▸ **EXTRACTED TEXT**
────────
Flood & farms: What's next?

The floods that swept through Eagle and Pine valleys earlier this month left behind — in addition to a muddy, bouldery mess — considerably more questions than answers.

Many of those questions were posed Sunday evening to Rep. Greg Walden during a public forum at the Eagle Valley Grange in Richland.

About 100 people attended the forum, said Mark Bennett, Baker County’s emergency service manager.

A chief concern, to be expected in a county where agriculture is the biggest industry, is how this worst bout of flooding in more than a quarter century will affect farmers and ranchers in the two valleys.

Widespread damage to irrigation equipment is the main short-term threat, Bennett said.

Floodwaters washed out sections of ditches, destroyed headgates and other diversion structures, flushed away topsoil and and pried loose measuring gauges.

It’s not yet clear whether federal or state agencies will be available to help repair the damage, Bennett said.

A variety of options could be available, though, including the Federal Emergency Management Agency, the Natural Resources Conservation Service and the Farm Services Agency.

Regardless of who foots the bill, the task will be complicated, Bennett said, by the presence of a fish: the bull trout.

It’s listed as a threatened species.

And most of the major streams that flooded — including Eagle, Pine and Clear creeks — are designated as critical habitat for the fish, said Jim Young, who lives in Pine Valley and is chairman of a group that’s been working for four years on a plan to reduce the risk of flooding on Pine Creek.

What that means, basically, is that the traditional practice of repairing flood damage by immediately bringing in heavy equipment to divert swollen streams back into a channel isn’t feasible.
────────
▸ **STORED DATA**

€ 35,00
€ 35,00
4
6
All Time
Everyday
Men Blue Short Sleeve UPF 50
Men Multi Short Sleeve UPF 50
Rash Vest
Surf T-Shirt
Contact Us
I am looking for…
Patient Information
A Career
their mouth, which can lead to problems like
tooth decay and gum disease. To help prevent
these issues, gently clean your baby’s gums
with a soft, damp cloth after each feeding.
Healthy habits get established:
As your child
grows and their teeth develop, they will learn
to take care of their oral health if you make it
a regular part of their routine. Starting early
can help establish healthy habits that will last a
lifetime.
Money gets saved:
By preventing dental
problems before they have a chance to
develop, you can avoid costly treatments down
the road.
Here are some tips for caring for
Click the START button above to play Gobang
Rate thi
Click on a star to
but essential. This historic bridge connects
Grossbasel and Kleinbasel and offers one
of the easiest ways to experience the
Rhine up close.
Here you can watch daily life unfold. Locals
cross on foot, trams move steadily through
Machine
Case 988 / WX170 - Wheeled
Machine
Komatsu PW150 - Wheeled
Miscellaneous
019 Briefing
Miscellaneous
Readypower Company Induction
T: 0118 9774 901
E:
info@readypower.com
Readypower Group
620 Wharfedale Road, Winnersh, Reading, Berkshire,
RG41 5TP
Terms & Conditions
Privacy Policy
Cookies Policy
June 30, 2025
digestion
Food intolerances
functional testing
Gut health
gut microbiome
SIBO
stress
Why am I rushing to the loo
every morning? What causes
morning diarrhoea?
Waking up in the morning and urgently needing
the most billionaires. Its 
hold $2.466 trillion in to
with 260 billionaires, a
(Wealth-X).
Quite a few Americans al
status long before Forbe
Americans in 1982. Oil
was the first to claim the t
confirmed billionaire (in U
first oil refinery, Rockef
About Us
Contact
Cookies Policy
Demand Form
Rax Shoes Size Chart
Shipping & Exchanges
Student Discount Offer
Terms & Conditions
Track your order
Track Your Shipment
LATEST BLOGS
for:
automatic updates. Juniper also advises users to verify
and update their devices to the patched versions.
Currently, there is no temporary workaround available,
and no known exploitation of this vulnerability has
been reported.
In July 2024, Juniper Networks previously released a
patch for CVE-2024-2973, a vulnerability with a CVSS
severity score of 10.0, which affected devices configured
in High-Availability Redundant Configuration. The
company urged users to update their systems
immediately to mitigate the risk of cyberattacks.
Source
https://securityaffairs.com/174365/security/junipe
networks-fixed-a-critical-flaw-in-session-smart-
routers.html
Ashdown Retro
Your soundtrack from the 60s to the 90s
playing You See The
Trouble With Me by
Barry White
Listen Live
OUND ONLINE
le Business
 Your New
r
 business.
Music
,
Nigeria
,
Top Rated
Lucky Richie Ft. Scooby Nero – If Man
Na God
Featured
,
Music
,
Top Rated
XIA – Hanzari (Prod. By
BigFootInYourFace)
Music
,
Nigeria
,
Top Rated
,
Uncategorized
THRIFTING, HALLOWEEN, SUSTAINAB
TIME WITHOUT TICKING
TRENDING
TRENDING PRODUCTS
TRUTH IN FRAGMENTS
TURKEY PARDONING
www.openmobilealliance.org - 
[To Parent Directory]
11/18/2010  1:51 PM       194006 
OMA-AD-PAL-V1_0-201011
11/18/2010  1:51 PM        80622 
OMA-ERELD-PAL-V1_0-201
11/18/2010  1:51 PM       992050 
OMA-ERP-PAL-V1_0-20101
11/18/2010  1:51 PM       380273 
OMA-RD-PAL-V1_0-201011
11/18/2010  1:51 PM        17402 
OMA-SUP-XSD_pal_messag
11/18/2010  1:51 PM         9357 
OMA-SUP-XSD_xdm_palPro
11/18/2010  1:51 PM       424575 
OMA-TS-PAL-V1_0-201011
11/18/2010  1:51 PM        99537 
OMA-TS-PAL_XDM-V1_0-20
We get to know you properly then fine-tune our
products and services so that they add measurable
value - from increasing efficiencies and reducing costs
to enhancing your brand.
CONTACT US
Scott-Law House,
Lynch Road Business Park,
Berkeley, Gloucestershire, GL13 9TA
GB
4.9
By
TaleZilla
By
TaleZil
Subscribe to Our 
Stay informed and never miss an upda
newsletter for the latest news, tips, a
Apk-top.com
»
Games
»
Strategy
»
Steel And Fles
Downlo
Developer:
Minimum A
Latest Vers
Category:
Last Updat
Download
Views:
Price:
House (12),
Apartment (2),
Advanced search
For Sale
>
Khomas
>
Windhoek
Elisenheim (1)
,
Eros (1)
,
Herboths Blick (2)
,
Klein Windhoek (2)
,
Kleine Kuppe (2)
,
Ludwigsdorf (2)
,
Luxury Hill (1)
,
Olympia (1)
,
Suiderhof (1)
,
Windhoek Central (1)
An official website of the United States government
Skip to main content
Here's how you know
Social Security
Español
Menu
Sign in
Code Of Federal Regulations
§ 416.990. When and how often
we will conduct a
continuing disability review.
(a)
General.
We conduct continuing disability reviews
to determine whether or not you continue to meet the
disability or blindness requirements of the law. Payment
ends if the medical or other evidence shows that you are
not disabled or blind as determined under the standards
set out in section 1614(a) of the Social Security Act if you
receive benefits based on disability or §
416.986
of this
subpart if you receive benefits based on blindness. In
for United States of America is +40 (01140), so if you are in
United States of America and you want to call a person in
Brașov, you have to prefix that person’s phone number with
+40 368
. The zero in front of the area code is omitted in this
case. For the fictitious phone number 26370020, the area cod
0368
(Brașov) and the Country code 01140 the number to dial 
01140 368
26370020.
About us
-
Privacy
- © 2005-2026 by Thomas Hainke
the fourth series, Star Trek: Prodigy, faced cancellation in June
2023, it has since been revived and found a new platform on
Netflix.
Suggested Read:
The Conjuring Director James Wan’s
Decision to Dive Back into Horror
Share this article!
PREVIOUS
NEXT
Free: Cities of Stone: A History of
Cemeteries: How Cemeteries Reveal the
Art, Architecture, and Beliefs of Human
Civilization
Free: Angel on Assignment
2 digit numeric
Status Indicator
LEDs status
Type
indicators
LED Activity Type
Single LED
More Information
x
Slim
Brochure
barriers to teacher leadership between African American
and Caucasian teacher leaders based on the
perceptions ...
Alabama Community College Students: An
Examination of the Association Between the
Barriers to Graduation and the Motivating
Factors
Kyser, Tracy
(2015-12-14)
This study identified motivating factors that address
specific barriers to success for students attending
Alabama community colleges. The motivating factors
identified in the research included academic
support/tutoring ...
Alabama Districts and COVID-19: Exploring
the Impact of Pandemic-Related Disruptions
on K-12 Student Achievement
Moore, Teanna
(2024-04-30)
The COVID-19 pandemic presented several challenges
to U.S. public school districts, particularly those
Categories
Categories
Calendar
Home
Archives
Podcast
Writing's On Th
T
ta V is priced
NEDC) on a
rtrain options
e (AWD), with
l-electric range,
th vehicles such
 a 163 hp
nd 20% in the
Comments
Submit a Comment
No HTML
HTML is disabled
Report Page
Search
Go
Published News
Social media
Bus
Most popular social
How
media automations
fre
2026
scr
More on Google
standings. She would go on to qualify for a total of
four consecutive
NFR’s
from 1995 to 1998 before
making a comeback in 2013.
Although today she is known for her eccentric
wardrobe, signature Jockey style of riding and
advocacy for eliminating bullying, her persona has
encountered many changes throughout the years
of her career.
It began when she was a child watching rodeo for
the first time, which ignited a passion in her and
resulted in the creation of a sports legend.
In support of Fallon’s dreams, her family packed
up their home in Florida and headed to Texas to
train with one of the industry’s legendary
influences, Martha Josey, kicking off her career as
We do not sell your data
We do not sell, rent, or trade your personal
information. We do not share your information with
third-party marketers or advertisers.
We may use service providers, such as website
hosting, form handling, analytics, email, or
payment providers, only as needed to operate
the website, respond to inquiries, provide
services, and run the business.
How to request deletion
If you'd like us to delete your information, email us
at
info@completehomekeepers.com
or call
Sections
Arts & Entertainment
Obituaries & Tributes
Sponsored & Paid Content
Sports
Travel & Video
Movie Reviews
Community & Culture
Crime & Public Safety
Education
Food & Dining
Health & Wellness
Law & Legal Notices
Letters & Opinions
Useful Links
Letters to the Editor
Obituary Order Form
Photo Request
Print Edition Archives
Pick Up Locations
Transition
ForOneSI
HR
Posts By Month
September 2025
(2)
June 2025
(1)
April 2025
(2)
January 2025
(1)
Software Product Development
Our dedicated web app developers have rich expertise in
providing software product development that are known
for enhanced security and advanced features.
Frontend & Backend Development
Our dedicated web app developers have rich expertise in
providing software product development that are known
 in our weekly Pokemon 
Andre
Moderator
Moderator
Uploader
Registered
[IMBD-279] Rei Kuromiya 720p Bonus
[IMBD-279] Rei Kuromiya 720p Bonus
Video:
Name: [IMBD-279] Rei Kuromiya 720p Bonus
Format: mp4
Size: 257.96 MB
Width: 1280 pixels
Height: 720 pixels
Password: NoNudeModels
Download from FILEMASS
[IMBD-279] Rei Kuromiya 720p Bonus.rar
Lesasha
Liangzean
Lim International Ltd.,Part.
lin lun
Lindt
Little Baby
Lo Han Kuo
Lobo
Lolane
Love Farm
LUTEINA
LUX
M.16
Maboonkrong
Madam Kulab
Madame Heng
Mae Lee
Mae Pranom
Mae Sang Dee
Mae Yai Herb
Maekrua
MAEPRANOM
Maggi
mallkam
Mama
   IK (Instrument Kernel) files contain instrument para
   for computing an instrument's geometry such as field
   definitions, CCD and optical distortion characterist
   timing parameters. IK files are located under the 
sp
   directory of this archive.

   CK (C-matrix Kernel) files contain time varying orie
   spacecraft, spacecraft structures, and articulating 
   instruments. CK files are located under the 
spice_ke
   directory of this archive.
────────
▸ **WRITTEN TASK A**
Please reproduce the listing from its first line through the line holding "these issues, gently clean your baby’s gums", with both ends included.
▸ **WRITTEN TASK B**
Continue the article on the valley floods and farms from its last sentence.

▸ **REPLY A**
€ 35,00
€ 35,00
4
6
All Time
Everyday
Men Blue Short Sleeve UPF 50
Men Multi Short Sleeve UPF 50
Rash Vest
Surf T-Shirt
Contact Us
I am looking for…
Patient Information
A Career
their mouth, which can lead to problems like
tooth decay and gum disease. To help prevent
these issues, gently clean your baby’s gums

▸ **REPLY B**
Not the immediately part, anyway.

The Division of State Lands and the Army Corps of Engineers are responsible for issuing permits allowing such work in streams that are critical habitat for bull trout, Bennett said.

Generally, such work is allowed only during July and August, Young said.

However, he said the agencies could authorize in-stream work later than Aug. 31 in certain cases.

“There’s a lot of frustration with the fact that we can’t just run a (bulldozer) through there,” Bennett said.

He said officials from both the Division of State Lands and the Corps of Engineers are scheduled to visit Baker County on June 23 to assess flood damage.

Bull trout protections don’t affect ditches and other parts of the irrigation system that aren’t on the critical habitat streams, Bennett said.

In fact, he said some landowners who attended Sunday’s meeting told Walden they had already cleaned flood debris from their ditches.

Before the public meeting in Richland, Walden took a tour to see some of the flood damage, including an aerial view of the washed out sections of the Wallowa Mountain Loop Road northeast of Halfway.